CATArena: A New Benchmark for Evaluating LLM Agent Learning Through Competitive Tournaments

A new study introduces CATArena, a benchmark designed to evaluate the learning capabilities of Large Language Model (LLM) agents. Unlike existing benchmarks that primarily assess end-to-end performance in fixed scenarios, CATArena focuses on an agent's ability to learn and adapt through iterative peer-learning and competition. The CATArena framework involves agents refining and optimizing their strategies through repeated interactions and feedback in tournament-style competitions featuring four diverse board and card games. The open-ended scoring system allows for continuous and dynamic evaluation of agent capabilities without explicit upper score limits.
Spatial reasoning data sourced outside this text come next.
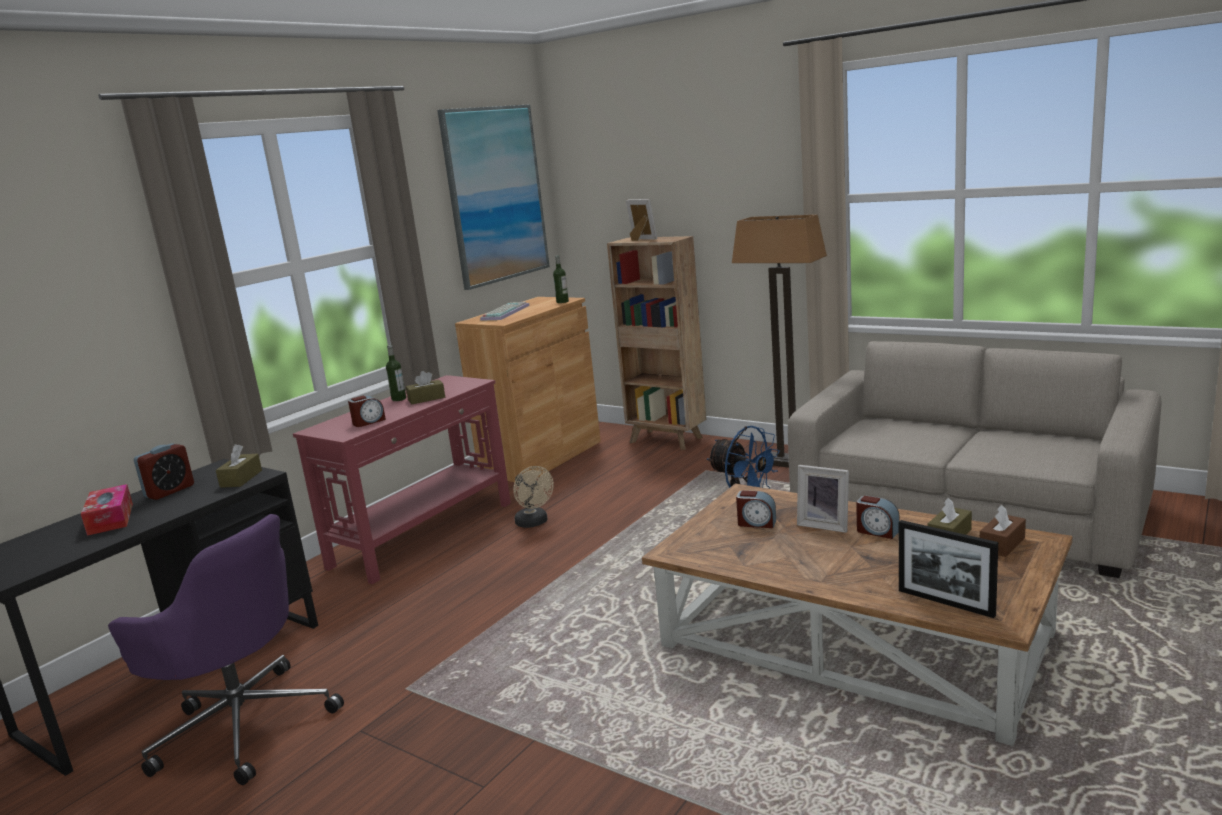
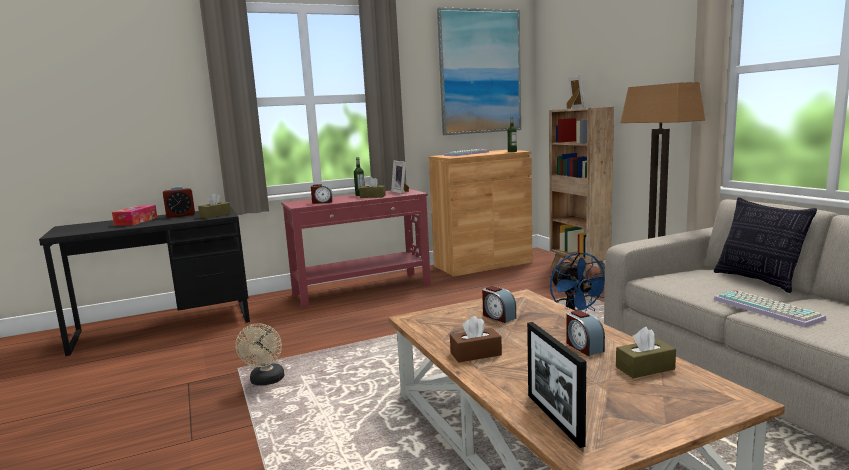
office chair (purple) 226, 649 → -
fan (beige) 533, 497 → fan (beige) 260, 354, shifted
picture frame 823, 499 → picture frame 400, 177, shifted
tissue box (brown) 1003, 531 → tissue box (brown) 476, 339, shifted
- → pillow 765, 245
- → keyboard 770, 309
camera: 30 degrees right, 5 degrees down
The benchmark includes metrics for assessing strategy coding, learning ability (global learning, counter-adaptation, and self-improvement), and generalizability. Experiments involving both minimal and commercial code agents demonstrate that CATArena provides a reliable, stable, and scalable platform for benchmarking core agent abilities. The study highlights that the performance gap among LLMs is more pronounced in minimal agents compared to commercial agents, suggesting the importance of the agent framework. The iterative peer-learning approach and extensible evaluation across diverse tasks make CATArena a valuable tool for advancing LLM agent research and development.